What worked for me (and what didn’t): According to my reader, the novelette is 49 pages. I made it to page 29. It wasn’t the uncle thing which bothered me – if it had, I wouldn’t have bought it. After all, it’s right there in the title. The way the technical familial relationship was structured didn’t bother me in the least. In fact, I thought it was kinda funny and it was one of the factors that had me one-clicking.
But, I didn’t like Dean at all. I didn’t like the way he judged Angel for wearing too much makeup. I didn’t like the way he spoke to her. I didn’t like his high-handedness and I didn’t like how Angel didn’t tell Dean to shove his head the rest of the way up his ass and create a singularity. My asshole tolerance quotient (to use a maths term) is directly proportional to the doormat factor in the heroine and I didn’t see much but Angel getting walked on. She may not quite have had “welcome” tattooed on her torso, but her pushback seemed very lacklustre to me.

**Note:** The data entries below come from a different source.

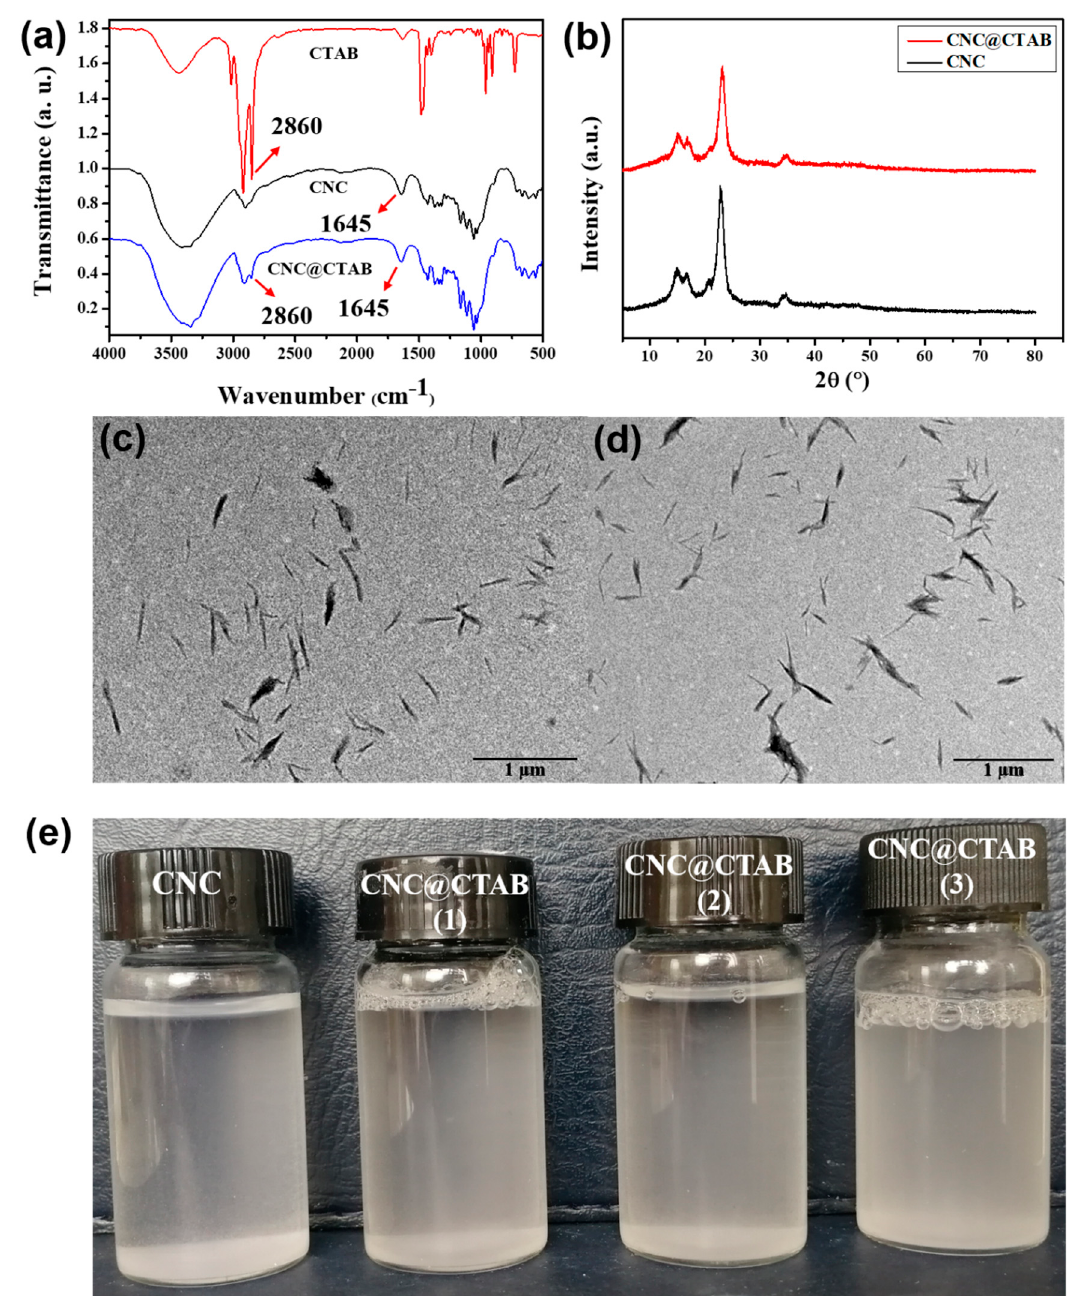
Figure 1. The Fourier transform infrared (FTIR) spectroscopy of the cellulose nanocrystal (CNC) and CNC@ coating hexadecyl trimethyl ammonium bromide (CTAB) ( a ). The X-ray diffraction patterns obtained for the CNC and CNC@CTAB ( b ). The transmission electron microscope (TEM) images for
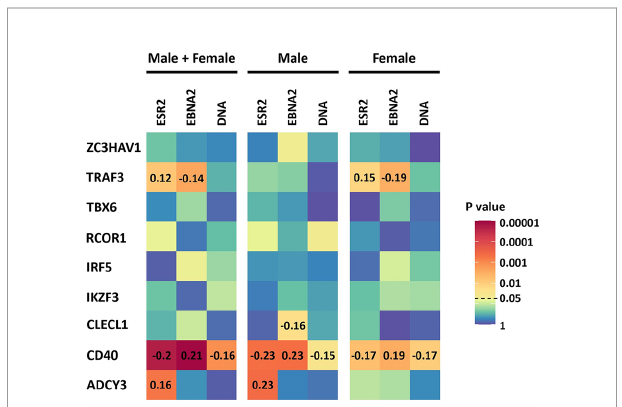
FIGURE 3 | The correlation of the expression of the 9 MS risk genes in this study with Estrogen receptor 2 (ESR2) and the EBV latency III traits EBNA2 and EBV DNA copy number (DNA) of LCLs of known donor gender. ESR2, EBNA2 and EBV DNA copy number correlation with the expression of the 9 MS risk genes in male and female LCLs combined (Left), in male LCLs (center), and in female LCLs (right). The correlations were calculated using Spearman ’ s rank correlation coef fi cient. Heatmap shows the signi fi cance of the correlations (p value). For those correlations of statistical signi fi cance (p value less than 0.05), the Spearman ’ s correlation coef fi cient value (rho) is represented with numbers in the corresponding cells. The RNA-seq based expression levels for ESR2, EBNA2 and LMP1 were obtained from the GEUVADIS study and EBV Portal for 216 male LCLs and 248 female LCLs. The estimated EBV DNA copy number and ESR2 expression level for 201 male and 232 female LCLs were used to estimate the correlation between ESR2 and EBV DNA copy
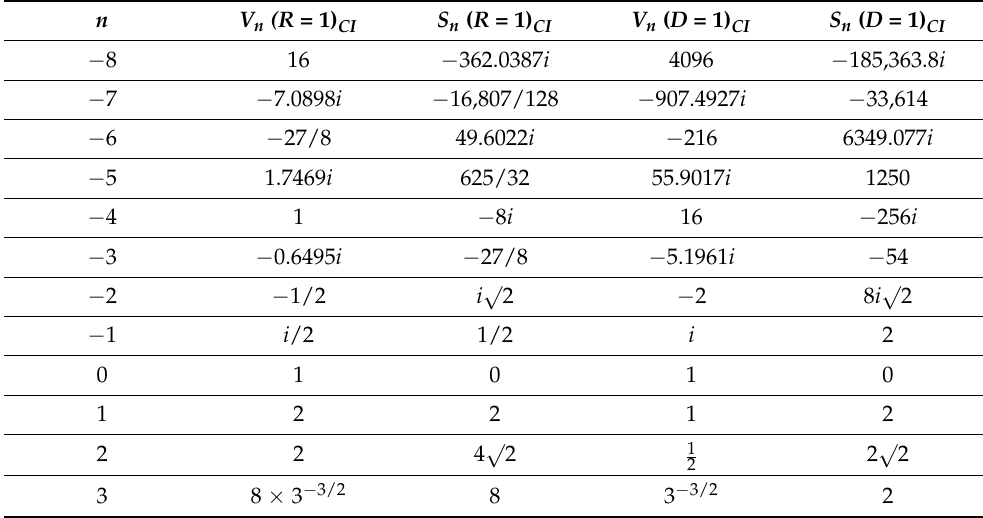
Figure 7. Graphs of volumes (( a , b ), pink) and surfaces (( c , d ), blue) of unit radius n -balls, along with volumes and surface areas of n -cubes circumscribed about (yellow) and inscribed in (green, black) these n -balls. Table 2. Volumes and surfaces of n -cubes inscribed in n -balls of unit radius and diameter for −8 ≤ n ≤ 3 (rational fraction approximation using Matlab rats function).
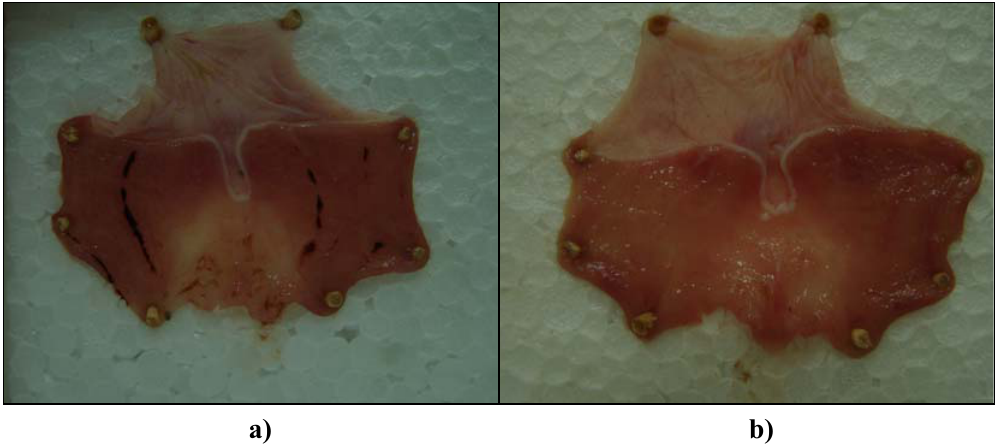
Figure 4. Effect on intragastric pretreatment with St. John’s Wort extracts E1, E2 and E3 (1.25 mL/kg) and quercetin (8 mg/kg) on the ulcer index induced by CRS. * indicates statistical significance in ulcer index, as compared to appropriate control value (C1, C2 and C3). # indicates statistical significance in ulcer index of E2, as compared to E1 and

Also, there was Hymen Misplacement Syndrome (TM Smart Bitches) – dude (and author), the hymen is not INSIDE the body.
This is an example of one of the reasons I thought Dean was a dick:
“No, you’re not. If you think I’m going to let you run back to him because you’re scared of your natural reaction to me and mine to you, you are out of your mind. I’ve probably bred you today, and I’m not going to stop even after I breed you.”
And this is what pushed me over my personal edge and made me DNF the book. It wasn’t about Dean but it was just distasteful to me.
“I can see why my brother likes you.” I let them take it the way it sounded, but I sure as hell didn’t mean it as a compliment. She was as fake as they came, and her huge fake tits were my brother’s weakness. After he lost his wife to breast cancer ten years ago, he hated real breasts. Women with fake tits were the only kind he liked now.
(Apart from being distasteful, I think it’s biologically incorrect. AFAIK, women who have breast enlargement (as opposed to breast reconstruction) don’t have their breast tissue removed first. Getting a boob job is not a get-out-of-cancer-free card.)
What else? Obviously, this book is not my jam. If it is yours, great. (You’re not alone, it’s current Goodreads rating is 3.84). Plus, it’s only 99c – go for it. Personal taste is very subjective. I’m not apologising for not liking this one but if you did (or do), the above is not a personal judgement and you don’t have to justify or apologise for your opinion either. Like what you like. There’s plenty of room for all of us here.